Qu'est-ce qui touchait justement Michel Plessix dans Le Vent dans les Saules : l'ode à la nature, l'hédonisme, les valeurs
humaines, la critique du progrès ?


Ce n'est pas une critique dur progrès. Blaireau en critique certes les effets pervers. Mais tous les personnages ne le suivent pas. Dans les personnages de BD, on met un peu de soi, en poussant les choses. Quand Jacob créé Olrik, c'est une part de lui déformé, poussée à l'extrême. Pour les héros, c'est pareil. On n'est pas bon comme ses héros !


Ce qui m'intéressait surtout, c'était cet hédonisme, ce rapport mystique à la Nature, au plaisir du quotidien. Les petits bonheurs. Le bon-
heur n'existe pas. Et tant mieux car je pense que l'on s'ennuierait. Mais les petites choses, si. C'est ce dont parle Wim Wenders dans Les Ailes du désir, quand l'ange devient humain. Il découvre la sensation du café chaud, que l'on boit lorsqu'il fait froid. C'est ça être vivant. Les petits instants qui font que, si l'on sait bien les goûter, les saisir, on se sent en communion avec le reste du monde. C'est une idée de l'harmonie totale, de la sensation d'appartenir à un grand tout, sans idée de Dieu. Des moments de grâce que l'on aimerait éternel, mais qui, heureusement, ne le sont pas. Ils demeurent d'autant plus précieux. J'ai toujours souhaité parler de ces choses-là.
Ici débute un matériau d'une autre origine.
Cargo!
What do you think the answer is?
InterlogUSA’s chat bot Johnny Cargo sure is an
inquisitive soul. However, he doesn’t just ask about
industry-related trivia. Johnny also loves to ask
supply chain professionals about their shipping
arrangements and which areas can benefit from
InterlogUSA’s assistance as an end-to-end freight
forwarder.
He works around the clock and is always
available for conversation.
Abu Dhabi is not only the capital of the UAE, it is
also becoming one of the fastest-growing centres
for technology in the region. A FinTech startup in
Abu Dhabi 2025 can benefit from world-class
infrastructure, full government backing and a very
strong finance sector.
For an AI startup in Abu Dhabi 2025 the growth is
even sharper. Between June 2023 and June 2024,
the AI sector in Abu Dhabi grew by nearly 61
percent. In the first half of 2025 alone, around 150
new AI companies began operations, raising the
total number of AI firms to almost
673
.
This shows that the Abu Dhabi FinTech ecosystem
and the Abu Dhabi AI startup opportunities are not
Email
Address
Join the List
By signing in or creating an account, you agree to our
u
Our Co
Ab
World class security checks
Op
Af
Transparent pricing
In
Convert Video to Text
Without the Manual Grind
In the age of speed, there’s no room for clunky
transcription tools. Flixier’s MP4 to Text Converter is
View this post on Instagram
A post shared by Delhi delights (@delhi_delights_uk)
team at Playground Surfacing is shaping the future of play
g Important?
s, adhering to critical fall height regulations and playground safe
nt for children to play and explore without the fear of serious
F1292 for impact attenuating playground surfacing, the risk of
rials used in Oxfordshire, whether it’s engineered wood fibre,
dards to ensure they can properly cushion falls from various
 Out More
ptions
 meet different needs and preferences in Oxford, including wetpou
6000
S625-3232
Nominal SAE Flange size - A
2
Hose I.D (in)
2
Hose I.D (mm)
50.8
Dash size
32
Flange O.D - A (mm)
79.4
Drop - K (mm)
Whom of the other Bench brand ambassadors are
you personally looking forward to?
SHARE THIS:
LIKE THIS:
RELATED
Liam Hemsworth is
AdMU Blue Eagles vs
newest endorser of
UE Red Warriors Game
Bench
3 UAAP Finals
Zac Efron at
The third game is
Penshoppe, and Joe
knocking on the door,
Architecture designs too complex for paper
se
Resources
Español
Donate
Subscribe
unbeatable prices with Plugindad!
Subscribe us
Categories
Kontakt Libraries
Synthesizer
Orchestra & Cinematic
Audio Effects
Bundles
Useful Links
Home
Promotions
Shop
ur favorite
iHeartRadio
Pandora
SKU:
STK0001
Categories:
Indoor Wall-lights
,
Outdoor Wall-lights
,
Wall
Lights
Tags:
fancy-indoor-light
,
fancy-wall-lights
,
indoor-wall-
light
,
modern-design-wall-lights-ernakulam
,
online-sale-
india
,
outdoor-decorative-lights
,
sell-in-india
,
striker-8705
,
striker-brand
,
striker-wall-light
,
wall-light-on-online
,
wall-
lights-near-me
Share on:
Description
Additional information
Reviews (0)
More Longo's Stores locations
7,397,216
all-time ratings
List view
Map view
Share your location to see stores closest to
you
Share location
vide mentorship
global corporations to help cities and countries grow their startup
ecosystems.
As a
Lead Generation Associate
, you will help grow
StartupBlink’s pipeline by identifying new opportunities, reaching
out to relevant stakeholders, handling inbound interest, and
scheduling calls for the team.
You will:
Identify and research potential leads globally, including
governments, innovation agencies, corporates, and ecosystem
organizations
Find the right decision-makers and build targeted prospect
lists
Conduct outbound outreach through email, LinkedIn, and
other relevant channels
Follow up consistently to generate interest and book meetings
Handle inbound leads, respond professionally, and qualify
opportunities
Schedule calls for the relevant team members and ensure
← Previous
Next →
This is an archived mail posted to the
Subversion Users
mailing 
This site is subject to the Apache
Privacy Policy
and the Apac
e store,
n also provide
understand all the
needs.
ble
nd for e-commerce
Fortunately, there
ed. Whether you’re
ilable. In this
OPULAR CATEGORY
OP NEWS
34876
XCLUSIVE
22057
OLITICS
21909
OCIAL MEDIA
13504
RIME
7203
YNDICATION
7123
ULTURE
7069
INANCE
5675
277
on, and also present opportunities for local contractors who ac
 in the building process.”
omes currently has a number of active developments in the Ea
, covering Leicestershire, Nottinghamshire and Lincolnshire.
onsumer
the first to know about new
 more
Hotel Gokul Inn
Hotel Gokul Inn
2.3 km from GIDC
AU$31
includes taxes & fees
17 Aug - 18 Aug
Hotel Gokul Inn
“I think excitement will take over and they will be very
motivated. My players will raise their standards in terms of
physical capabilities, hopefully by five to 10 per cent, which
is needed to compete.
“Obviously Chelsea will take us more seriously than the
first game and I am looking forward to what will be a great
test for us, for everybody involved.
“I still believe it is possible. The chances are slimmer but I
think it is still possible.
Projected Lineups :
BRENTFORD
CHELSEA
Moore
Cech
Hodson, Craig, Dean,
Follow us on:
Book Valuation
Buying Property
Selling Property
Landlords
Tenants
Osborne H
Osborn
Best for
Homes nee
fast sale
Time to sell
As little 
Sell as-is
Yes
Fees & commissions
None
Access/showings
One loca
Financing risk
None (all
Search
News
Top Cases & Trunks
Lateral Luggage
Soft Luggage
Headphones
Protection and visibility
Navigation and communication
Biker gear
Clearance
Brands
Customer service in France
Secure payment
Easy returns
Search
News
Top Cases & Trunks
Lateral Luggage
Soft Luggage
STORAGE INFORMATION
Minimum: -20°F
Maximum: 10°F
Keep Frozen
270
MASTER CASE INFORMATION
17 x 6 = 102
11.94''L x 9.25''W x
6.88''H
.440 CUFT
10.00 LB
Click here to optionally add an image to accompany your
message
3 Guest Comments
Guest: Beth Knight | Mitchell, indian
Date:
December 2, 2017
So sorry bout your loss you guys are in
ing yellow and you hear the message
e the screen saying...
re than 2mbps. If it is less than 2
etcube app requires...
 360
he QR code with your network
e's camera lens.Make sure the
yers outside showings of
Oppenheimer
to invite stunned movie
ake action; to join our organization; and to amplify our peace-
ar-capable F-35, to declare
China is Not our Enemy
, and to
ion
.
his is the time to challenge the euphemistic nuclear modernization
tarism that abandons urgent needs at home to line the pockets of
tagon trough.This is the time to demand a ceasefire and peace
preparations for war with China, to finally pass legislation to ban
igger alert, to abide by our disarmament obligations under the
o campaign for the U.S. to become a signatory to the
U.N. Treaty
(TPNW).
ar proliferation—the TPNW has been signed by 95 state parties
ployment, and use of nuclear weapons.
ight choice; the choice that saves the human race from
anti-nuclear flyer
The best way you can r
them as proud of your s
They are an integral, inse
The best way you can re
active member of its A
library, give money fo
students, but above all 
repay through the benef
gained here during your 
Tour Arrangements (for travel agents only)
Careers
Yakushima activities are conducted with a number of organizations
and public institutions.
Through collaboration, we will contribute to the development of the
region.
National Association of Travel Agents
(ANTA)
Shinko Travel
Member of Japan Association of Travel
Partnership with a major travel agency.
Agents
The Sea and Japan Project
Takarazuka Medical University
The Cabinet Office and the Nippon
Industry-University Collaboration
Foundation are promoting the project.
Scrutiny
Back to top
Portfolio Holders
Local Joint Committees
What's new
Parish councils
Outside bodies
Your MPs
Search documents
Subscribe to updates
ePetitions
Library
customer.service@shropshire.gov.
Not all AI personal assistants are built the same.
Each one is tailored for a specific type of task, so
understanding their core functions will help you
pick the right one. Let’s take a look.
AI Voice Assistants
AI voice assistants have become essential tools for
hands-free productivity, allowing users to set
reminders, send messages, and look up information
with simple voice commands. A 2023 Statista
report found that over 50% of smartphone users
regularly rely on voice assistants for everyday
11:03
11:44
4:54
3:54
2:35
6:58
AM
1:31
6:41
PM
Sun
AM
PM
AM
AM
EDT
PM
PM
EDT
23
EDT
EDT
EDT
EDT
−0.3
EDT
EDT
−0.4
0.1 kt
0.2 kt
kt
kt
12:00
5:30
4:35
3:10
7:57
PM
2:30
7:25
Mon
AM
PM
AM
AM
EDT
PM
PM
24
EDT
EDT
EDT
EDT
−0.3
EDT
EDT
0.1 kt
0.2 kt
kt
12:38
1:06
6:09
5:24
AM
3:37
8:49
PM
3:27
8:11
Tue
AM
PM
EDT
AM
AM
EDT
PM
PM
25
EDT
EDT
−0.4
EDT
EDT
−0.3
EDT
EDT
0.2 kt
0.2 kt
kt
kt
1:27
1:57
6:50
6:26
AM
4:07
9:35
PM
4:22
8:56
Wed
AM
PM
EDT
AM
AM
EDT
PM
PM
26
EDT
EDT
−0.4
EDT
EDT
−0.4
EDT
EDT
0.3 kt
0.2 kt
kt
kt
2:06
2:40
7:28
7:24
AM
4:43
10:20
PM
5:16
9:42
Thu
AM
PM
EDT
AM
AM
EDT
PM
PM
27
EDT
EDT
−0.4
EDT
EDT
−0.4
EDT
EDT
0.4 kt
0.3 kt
C'est pour cela que cette BD destinée au jeune public séduit aussi les adultes ?
Mais ce n'est pas une BD strictement Jeunesse. D'ailleurs, le terme n'apparaît pas sur la couverture. En fait, je ne pose pas la question du
public. Je me raconte des histoires à moi, en faisant juste attention à ce qu'il n'y ait rien de provocateur. Sans me mettre des interdits. Les enfants qui me lisent ne sont pas idiots. S'ils ne comprennent pas, ils ressentent. En grandissant, à la relecture, des choses se révéleront.


Jeune ou adulte, le public a patienté deux ans entre les deux derniers tomes. Ce fut long !
Certes et |e visais plutôt un an et demi. Mais en même temps je ne travaille pas pour une date de sortie. Perfectionniste, je me donne les moyens d'aller au fond des choses. J'ai par exemple passé un mois sur des couvertures dont je n'étais pas satisfait. Comme Tintin ou Astérix pour certains, je souhaitais créer une bande dessinée de référence pour une génération. Cela demande du temps.

 

Propos recueillis par Dominique Guillot.